Pendant longtemps, le Full Self-Driving de Tesla en Europe ressemblait à une promesse qui revenait plus souvent qu’un rappel de mise à jour logiciel. On en parlait, on l’attendait, on voyait des démonstrations américaines… mais sur le Vieux Continent, le projet avançait à la vitesse d’un embouteillage un vendredi soir sur le ring de Bruxelles. Cette fois, les choses bougent vraiment.

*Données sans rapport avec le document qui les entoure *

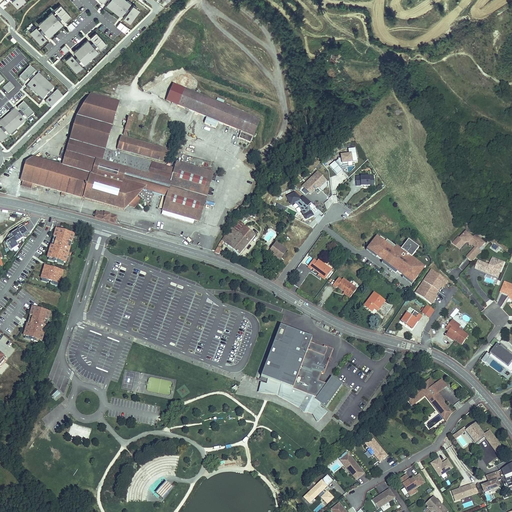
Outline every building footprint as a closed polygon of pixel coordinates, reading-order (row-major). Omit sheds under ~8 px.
[(108,0),(107,3),(110,6),(109,7),(120,15),(129,4),(125,1),(126,0),(125,0),(108,0)] [(58,7),(55,10),(65,21),(71,15),(60,4),(57,6),(58,7)] [(131,6),(123,17),(129,22),(139,10),(136,7),(135,8),(131,6)] [(42,22),(39,25),(48,35),(51,32),(52,33),(62,23),(52,12),(49,15),(48,14),(41,21),(42,22)] [(116,26),(124,32),(128,27),(120,21),(116,26)] [(71,22),(67,26),(71,30),(75,27),(71,22)] [(33,29),(30,31),(41,43),(47,38),(37,27),(33,30),(33,29)] [(90,37),(100,48),(103,45),(104,46),(106,43),(96,31),(90,37)] [(75,52),(83,62),(87,59),(88,60),(95,54),(94,53),(97,50),(87,39),(77,48),(78,49),(75,52)] [(69,49),(65,44),(61,48),(65,53),(69,49)] [(54,63),(58,59),(54,54),(50,58),(54,63)] [(65,59),(76,71),(78,68),(78,67),(81,64),(71,54),(65,59)] [(30,66),(20,78),(26,83),(35,73),(32,70),(33,69),(30,66)] [(41,76),(38,74),(28,85),(32,88),(31,89),(40,97),(41,96),(44,99),(54,88),(45,80),(44,81),(40,77),(41,76)] [(179,86),(186,89),(190,78),(183,75),(180,83),(174,81),(173,84),(179,86)] [(10,82),(3,87),(8,93),(15,87),(10,82)] [(166,101),(172,103),(179,86),(173,84),(166,101)] [(179,86),(172,103),(207,118),(204,124),(209,125),(209,124),(211,125),(211,126),(216,128),(218,122),(241,132),(239,138),(244,140),(244,139),(246,140),(246,141),(250,143),(260,120),(186,89),(179,86)] [(59,95),(56,92),(46,102),(51,107),(63,97),(60,94),(59,95)] [(119,102),(91,94),(77,116),(62,166),(33,158),(26,163),(21,181),(23,182),(21,186),(31,188),(33,184),(63,193),(63,195),(65,196),(66,194),(124,210),(129,205),(130,204),(134,208),(141,201),(137,197),(143,190),(167,197),(163,211),(164,212),(163,215),(192,224),(193,220),(199,222),(207,195),(209,188),(211,181),(213,173),(176,163),(174,170),(171,169),(166,167),(105,150),(119,102)] [(34,114),(24,103),(18,108),(27,119),(30,116),(31,117),(34,114)] [(0,124),(0,125),(10,136),(12,134),(11,133),(15,129),(16,130),(26,122),(16,111),(12,114),(12,113),(2,121),(3,122),(0,124)] [(124,135),(128,136),(132,119),(129,118),(124,135)] [(117,149),(163,162),(171,151),(121,137),(117,149)] [(329,166),(337,175),(342,170),(340,168),(343,166),(348,165),(348,162),(352,162),(358,161),(355,148),(348,149),(349,154),(341,155),(341,158),(338,159),(338,160),(335,162),(335,161),(329,166)] [(308,193),(310,194),(315,190),(314,189),(317,186),(318,187),(319,188),(326,181),(317,173),(307,182),(309,184),(305,189),(303,187),(299,191),(303,195),(305,196),(308,193)] [(356,176),(356,186),(370,186),(370,183),(374,183),(374,176),(356,176)] [(298,207),(306,220),(313,216),(311,212),(308,213),(306,211),(308,210),(307,207),(309,205),(311,202),(305,196),(303,195),(301,198),(295,192),(287,196),(291,204),(294,203),(298,207)] [(97,218),(115,223),(116,217),(102,212),(101,214),(99,213),(97,218)] [(223,242),(239,255),(255,235),(236,220),(230,227),(221,241),(223,242)] [(22,236),(28,232),(24,226),(11,234),(13,238),(6,242),(12,251),(19,246),(16,243),(23,238),(22,236)] [(65,263),(74,235),(56,229),(52,242),(54,242),(53,246),(51,246),(47,258),(65,263)] [(453,244),(457,247),(459,244),(462,247),(466,243),(469,242),(471,240),(475,243),(473,245),(476,247),(474,250),(479,255),(482,252),(479,249),(485,243),(475,234),(473,237),(466,232),(461,238),(459,237),(453,244)] [(377,236),(368,248),(378,255),(377,256),(404,277),(404,276),(413,282),(423,268),(415,262),(416,261),(411,257),(416,250),(413,248),(415,244),(408,239),(400,251),(396,248),(396,247),(387,240),(385,242),(377,236)] [(268,252),(278,260),(286,250),(275,242),(270,249),(268,252)] [(467,257),(473,262),(479,255),(474,250),(467,257)] [(487,273),(494,276),(496,270),(500,272),(504,262),(493,258),(490,266),(482,263),(480,269),(487,272),(487,273)] [(319,273),(326,278),(332,270),(318,260),(317,262),(313,259),(308,267),(311,270),(312,268),(319,273)] [(476,269),(487,273),(487,272),(480,269),(482,263),(479,261),(476,269)] [(59,284),(63,272),(45,266),(41,279),(59,284)] [(431,270),(416,293),(429,302),(434,294),(435,295),(440,288),(439,287),(444,279),(431,270)] [(344,292),(351,297),(357,289),(343,279),(342,281),(338,278),(333,285),(336,288),(337,287),(344,292)] [(447,281),(444,279),(439,287),(440,288),(442,289),(447,281)] [(511,285),(505,283),(501,293),(509,296),(510,295),(511,297),(511,285)] [(374,293),(364,306),(372,312),(374,309),(376,307),(379,309),(385,301),(374,293)] [(429,302),(432,304),(437,296),(436,295),(435,295),(434,294),(429,302)] [(422,313),(429,317),(434,311),(427,306),(422,313)] [(41,342),(50,313),(32,308),(28,320),(30,321),(29,325),(27,324),(24,336),(41,342)] [(453,317),(459,311),(456,309),(451,315),(453,317)] [(407,324),(413,328),(417,322),(418,322),(422,316),(418,314),(416,318),(407,312),(401,322),(406,325),(407,324)] [(455,339),(462,345),(468,336),(455,326),(456,323),(453,321),(447,329),(450,331),(448,334),(455,339)] [(323,373),(332,349),(324,345),(323,347),(310,342),(311,338),(280,326),(275,337),(273,336),(271,340),(274,341),(273,344),(270,343),(268,348),(271,349),(269,354),(266,353),(265,357),(267,358),(265,363),(263,362),(261,366),(264,367),(259,380),(276,386),(276,393),(282,397),(290,398),(295,403),(301,407),(300,408),(304,411),(305,410),(308,410),(314,412),(320,404),(325,408),(343,385),(331,377),(326,384),(318,381),(311,378),(314,370),(321,373),(323,373)] [(491,354),(501,361),(502,360),(506,363),(505,364),(509,367),(507,369),(511,373),(511,372),(511,353),(506,349),(505,350),(503,349),(504,348),(501,346),(500,347),(498,345),(495,348),(491,354)] [(490,357),(507,369),(509,367),(505,364),(506,363),(502,360),(501,361),(491,354),(495,348),(494,347),(489,354),(490,355),(490,357)] [(482,361),(486,364),(490,357),(490,355),(489,354),(488,353),(482,361)] [(318,381),(321,373),(314,370),(311,378),(318,381)] [(437,404),(440,408),(444,405),(446,403),(441,397),(440,398),(436,394),(437,393),(446,386),(441,380),(434,385),(432,387),(428,381),(420,387),(421,388),(413,395),(412,394),(406,399),(412,406),(415,403),(425,395),(434,406),(437,404)] [(57,391),(52,396),(54,399),(60,393),(57,391)] [(445,414),(448,411),(444,405),(440,408),(437,404),(434,406),(444,418),(447,415),(445,414)] [(91,427),(70,425),(69,438),(90,440),(91,427)] [(475,425),(467,431),(465,432),(471,441),(473,440),(476,444),(484,438),(485,438),(483,435),(475,425)] [(467,431),(464,428),(453,436),(455,439),(465,432),(467,431)] [(495,438),(489,431),(483,435),(485,438),(484,438),(488,443),(495,438)] [(376,443),(370,436),(368,433),(364,436),(367,439),(363,442),(369,449),(367,450),(372,456),(374,454),(375,453),(376,454),(375,455),(379,460),(381,459),(382,460),(387,456),(380,448),(376,444),(376,443)] [(495,438),(488,443),(495,452),(496,452),(499,456),(505,451),(495,438)] [(177,470),(181,455),(175,455),(169,454),(161,455),(153,457),(146,462),(140,467),(135,472),(131,479),(128,490),(127,502),(142,501),(142,492),(145,485),(150,478),(156,474),(165,469),(177,470)] [(350,473),(355,479),(359,476),(358,476),(359,475),(360,476),(364,474),(354,462),(355,462),(348,454),(340,460),(346,468),(348,466),(352,471),(350,473)] [(439,477),(453,468),(448,460),(442,464),(439,458),(431,463),(439,477)] [(506,479),(511,476),(511,462),(502,469),(506,479)] [(497,481),(501,480),(498,471),(487,476),(489,481),(490,481),(490,483),(487,484),(490,492),(490,493),(500,490),(497,481)] [(324,489),(324,487),(327,486),(333,481),(327,475),(304,498),(310,504),(312,504),(312,500),(322,491),(325,494),(321,498),(327,504),(333,498),(327,492),(324,489)] [(415,489),(424,482),(419,475),(412,479),(412,480),(410,481),(406,475),(400,479),(408,493),(415,489)] [(154,494),(157,491),(152,486),(149,489),(154,494)] [(473,495),(469,486),(451,492),(455,501),(473,495)] [(378,509),(395,498),(389,489),(382,494),(383,495),(381,496),(381,495),(372,500),(378,509)] [(447,511),(448,511),(433,496),(425,504),(428,507),(433,511),(434,511),(447,511)]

Après son lancement aux Pays-Bas, Tesla vient d’étendre son système FSD (Supervised) à la Lituanie, qui devient ainsi le deuxième pays européen à accueillir officiellement cette technologie de conduite assistée avancée.
L’arrivée du FSD en Lituanie n’est pas qu’un simple ajout sur une carte. Elle montre surtout que Tesla commence réellement à déployer sa technologie en Europe après des années d’attente et de procédures réglementaires.
Le premier feu vert était arrivé aux Pays-Bas, où les autorités ont soumis le système à une longue série de tests avant d’autoriser son utilisation. Visiblement, la voiture a survécu aux scénarios de circulation, aux croisements compliqués et probablement à quelques cyclistes néerlandais surgissant de nulle part avec une précision quasi militaire.
L’extension vers un deuxième pays laisse penser que d’autres marchés européens pourraient suivre dans les prochains mois.
Le nom Full Self-Driving peut prêter à confusion. On imagine déjà la voiture partir seule chercher les croissants pendant que son propriétaire termine sa nuit. La réalité est beaucoup moins spectaculaire.
La version européenne reste un système supervisé. La voiture peut gérer davantage de situations complexes, comme certains changements de voie, la circulation urbaine ou la navigation plus avancée, mais le conducteur doit rester attentif et prêt à reprendre le contrôle à tout moment.
Autrement dit, il ne s’agit pas encore du moment où l’on transformera le siège conducteur en bureau mobile ou en coin sieste. Les assureurs peuvent donc ranger les défibrillateurs quelques semaines de plus.
Si le FSD progresse rapidement aux États-Unis, l’Europe est un terrain bien plus complexe.
Entre les homologations, les réglementations nationales et les validations techniques, chaque nouvelle fonction doit passer un véritable parcours administratif. Certaines technologies avancent ici avec l’énergie d’un escargot ayant signé un contrat à durée indéterminée. Tesla semble néanmoins avancer étape par étape.
Les validations néerlandaises pourraient servir de base à une adoption plus large au sein de l’Union européenne, même si chaque pays conservera ses propres contraintes.
Il y a aussi une épreuve qu’aucune simulation américaine ne prépare totalement : la route européenne. Car entraîner une intelligence artificielle à reconnaître des véhicules, des piétons ou des panneaux est une chose.
Comprendre le conducteur qui entre dans un rond-point sans clignotant, hésite trois secondes, change d’avis puis sort à la dernière minute relève presque de la recherche fondamentale.
L’IA a peut-être vaincu les échecs et le Go. Mais le rond-point belge reste encore une discipline de haut niveau.
Une chose est sûre : après des années d’attente, Tesla commence enfin à déployer son FSD en Europe. Et ce qui ressemblait hier à une démonstration lointaine commence doucement à prendre la forme d’une réalité.